Conversely, the trend in the RNG space is to sell shorter term to transportation fuel markets for credits with variable pricing and subject to local risk.

Speaking of its latest project with Rumpke, Charlie Anderson, Archaea Energy’s cofounder and director of Gas Processing stated, “We turned a very challenging RNG plant into a revenue-producing renewable energy project in a short timeframe. We achieved this by carefully analyzing each step of the landfill gas upgrade process to identify opportunities for the most impactful improvements and then implemented changes to re-commission the plant successfully.”

The partners, who have a revenue share agreement that they would not  disclose the details of, say they are both  incentivized to collect as much gas as possible.

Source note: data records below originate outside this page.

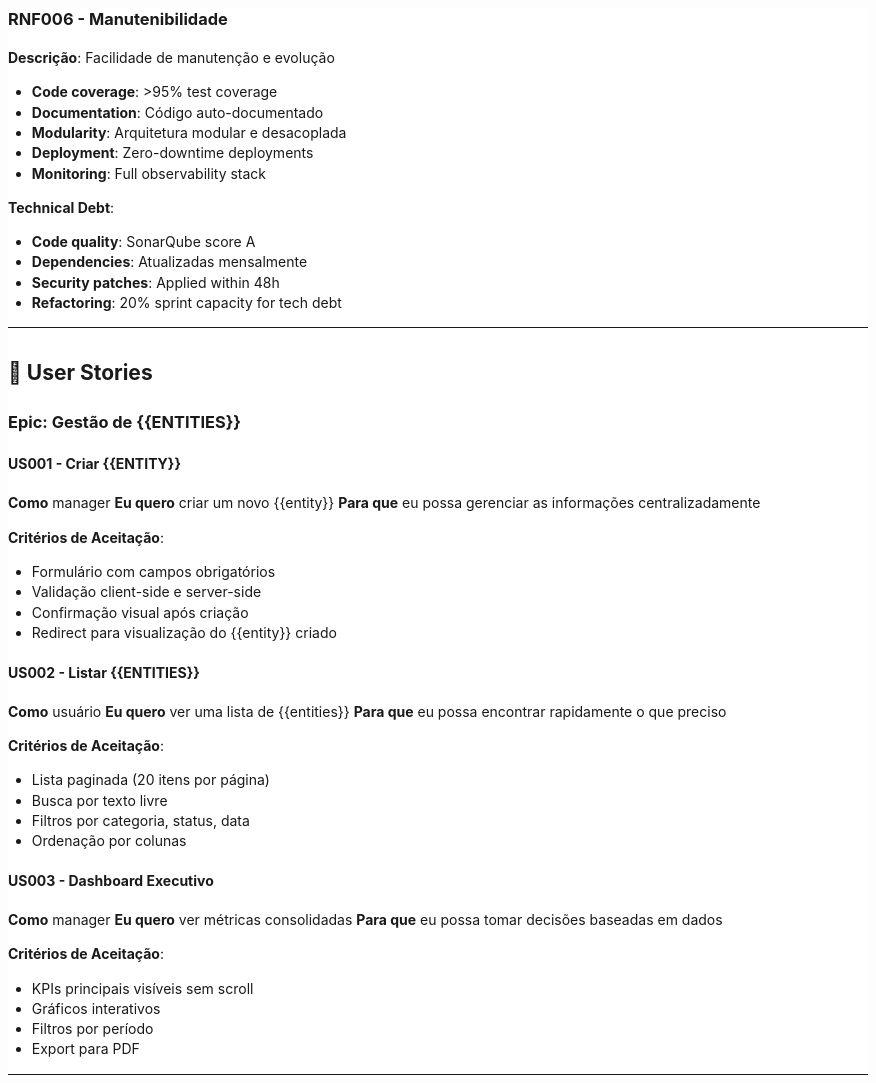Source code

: ### RNF006 - Manutenibilidade
**Descrição**: Facilidade de manutenção e evolução
- **Code coverage**: >95% test coverage
- **Documentation**: Código auto-documentado
- **Modularity**: Arquitetura modular e desacoplada
- **Deployment**: Zero-downtime deployments
- **Monitoring**: Full observability stack

**Technical Debt**:
- **Code quality**: SonarQube score A
- **Dependencies**: Atualizadas mensalmente
- **Security patches**: Applied within 48h
- **Refactoring**: 20% sprint capacity for tech debt

---

## 🔄 User Stories

### Epic: Gestão de {{ENTITIES}}

#### US001 - Criar {{ENTITY}}
**Como** manager
**Eu quero** criar um novo {{entity}}
**Para que** eu possa gerenciar as informações centralizadamente

**Critérios de Aceitação**:
- Formulário com campos obrigatórios
- Validação client-side e server-side
- Confirmação visual após criação
- Redirect para visualização do {{entity}} criado

#### US002 - Listar {{ENTITIES}}
**Como** usuário
**Eu quero** ver uma lista de {{entities}}
**Para que** eu possa encontrar rapidamente o que preciso

**Critérios de Aceitação**:
- Lista paginada (20 itens por página)
- Busca por texto livre
- Filtros por categoria, status, data
- Ordenação por colunas

#### US003 - Dashboard Executivo
**Como** manager
**Eu quero** ver métricas consolidadas
**Para que** eu possa tomar decisões baseadas em dados

**Critérios de Aceitação**:
- KPIs principais visíveis sem scroll
- Gráficos interativos
- Filtros por período
- Export para PDF

---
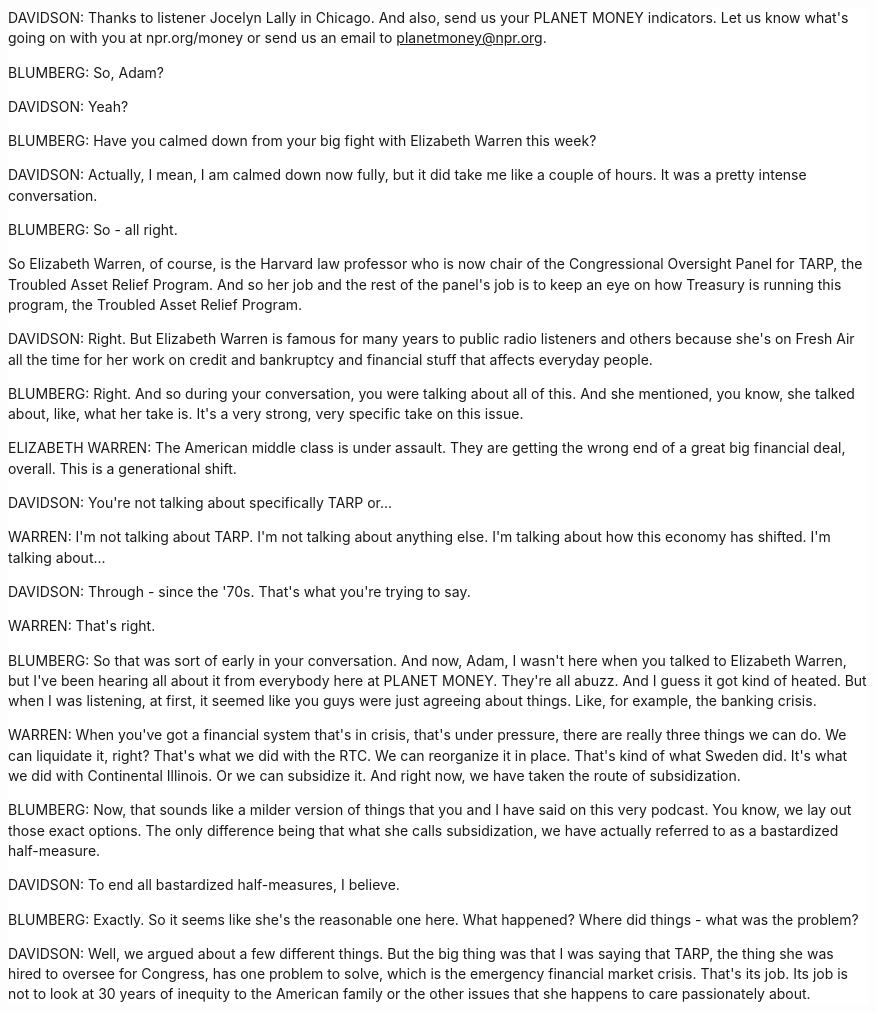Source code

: DAVIDSON: Thanks to listener Jocelyn Lally in Chicago. And also, send us your PLANET MONEY indicators. Let us know what's going on with you at npr.org/money or send us an email to planetmoney@npr.org.

BLUMBERG: So, Adam?

DAVIDSON: Yeah?

BLUMBERG: Have you calmed down from your big fight with Elizabeth Warren this week?

DAVIDSON: Actually, I mean, I am calmed down now fully, but it did take me like a couple of hours. It was a pretty intense conversation.

BLUMBERG: So - all right.

So Elizabeth Warren, of course, is the Harvard law professor who is now chair of the Congressional Oversight Panel for TARP, the Troubled Asset Relief Program. And so her job and the rest of the panel's job is to keep an eye on how Treasury is running this program, the Troubled Asset Relief Program.

DAVIDSON: Right. But Elizabeth Warren is famous for many years to public radio listeners and others because she's on Fresh Air all the time for her work on credit and bankruptcy and financial stuff that affects everyday people.

BLUMBERG: Right. And so during your conversation, you were talking about all of this. And she mentioned, you know, she talked about, like, what her take is. It's a very strong, very specific take on this issue.

ELIZABETH WARREN: The American middle class is under assault. They are getting the wrong end of a great big financial deal, overall. This is a generational shift.

DAVIDSON: You're not talking about specifically TARP or...

WARREN: I'm not talking about TARP. I'm not talking about anything else. I'm talking about how this economy has shifted. I'm talking about...

DAVIDSON: Through - since the '70s. That's what you're trying to say.

WARREN: That's right.

BLUMBERG: So that was sort of early in your conversation. And now, Adam, I wasn't here when you talked to Elizabeth Warren, but I've been hearing all about it from everybody here at PLANET MONEY. They're all abuzz. And I guess it got kind of heated. But when I was listening, at first, it seemed like you guys were just agreeing about things. Like, for example, the banking crisis.

WARREN: When you've got a financial system that's in crisis, that's under pressure, there are really three things we can do. We can liquidate it, right? That's what we did with the RTC. We can reorganize it in place. That's kind of what Sweden did. It's what we did with Continental Illinois. Or we can subsidize it. And right now, we have taken the route of subsidization.

BLUMBERG: Now, that sounds like a milder version of things that you and I have said on this very podcast. You know, we lay out those exact options. The only difference being that what she calls subsidization, we have actually referred to as a bastardized half-measure.

DAVIDSON: To end all bastardized half-measures, I believe.

BLUMBERG: Exactly. So it seems like she's the reasonable one here. What happened? Where did things - what was the problem?

DAVIDSON: Well, we argued about a few different things. But the big thing was that I was saying that TARP, the thing she was hired to oversee for Congress, has one problem to solve, which is the emergency financial market crisis. That's its job. Its job is not to look at 30 years of inequity to the American family or the other issues that she happens to care passionately about.
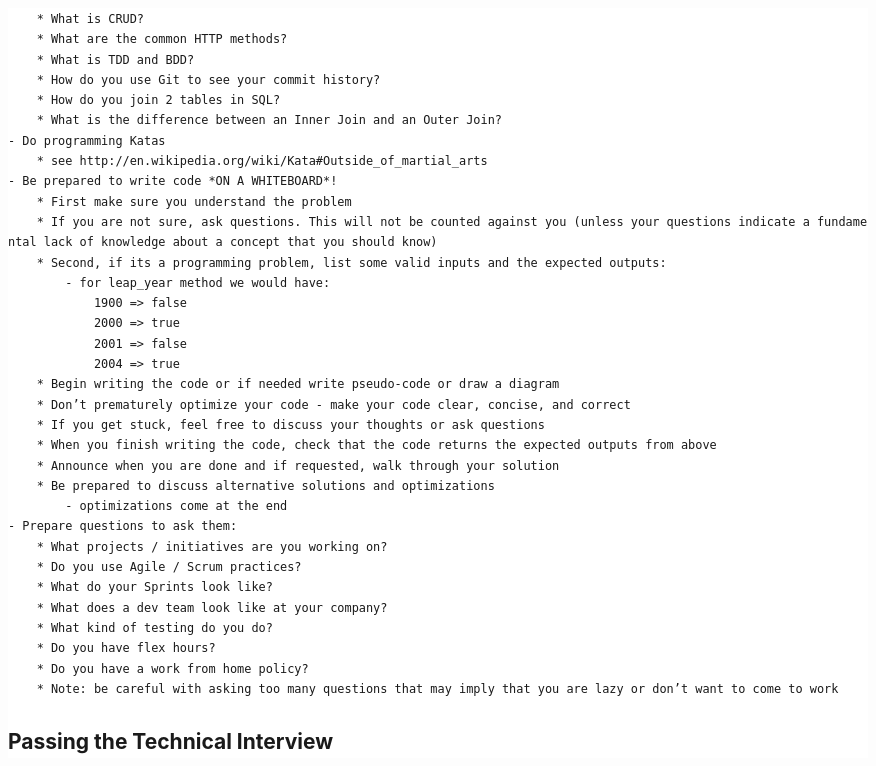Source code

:         * What is CRUD?
        * What are the common HTTP methods?
        * What is TDD and BDD?
        * How do you use Git to see your commit history?
        * How do you join 2 tables in SQL?
        * What is the difference between an Inner Join and an Outer Join?
    - Do programming Katas
        * see http://en.wikipedia.org/wiki/Kata#Outside_of_martial_arts
    - Be prepared to write code *ON A WHITEBOARD*!
        * First make sure you understand the problem
        * If you are not sure, ask questions. This will not be counted against you (unless your questions indicate a fundamental lack of knowledge about a concept that you should know)
        * Second, if its a programming problem, list some valid inputs and the expected outputs:
            - for leap_year method we would have:
                1900 => false
                2000 => true
                2001 => false
                2004 => true
        * Begin writing the code or if needed write pseudo-code or draw a diagram
        * Don’t prematurely optimize your code - make your code clear, concise, and correct
        * If you get stuck, feel free to discuss your thoughts or ask questions
        * When you finish writing the code, check that the code returns the expected outputs from above
        * Announce when you are done and if requested, walk through your solution
        * Be prepared to discuss alternative solutions and optimizations
            - optimizations come at the end
    - Prepare questions to ask them:
        * What projects / initiatives are you working on?
        * Do you use Agile / Scrum practices?
        * What do your Sprints look like?
        * What does a dev team look like at your company?
        * What kind of testing do you do?
        * Do you have flex hours?
        * Do you have a work from home policy?
        * Note: be careful with asking too many questions that may imply that you are lazy or don’t want to come to work

## Passing the Technical Interview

The Boyd landfill project, consistent with similar ones, will help reduce over 25,000 metric tons of CO2 equivalent a year. And it will help cut air pollution across every major category by about 90%, according to Stork, which is based on Archaea’s data on gas quality and volume and on Rumpke’s emissions reporting.

“Our goal is to be a great operator in our community. It’s important to continue improving wellfields and gas plants … We have other landfills and in the near future we will need wellfields expanded. We will explore the option of adding RNG projects at those other sites,” Rumpke says.

Currently Archaea sells to the University of California and large natural gas utilities, including Énergir and FortisBC, both in Canada. The plan is to continue targeting large institutions that currently use brown natural gas and want to keep existing infrastructure but bring in renewable gas.

Archaea will become the largest publicly traded RNG platform in the U.S. and globally before the end of 2021, valued at $1 billion, according to the company.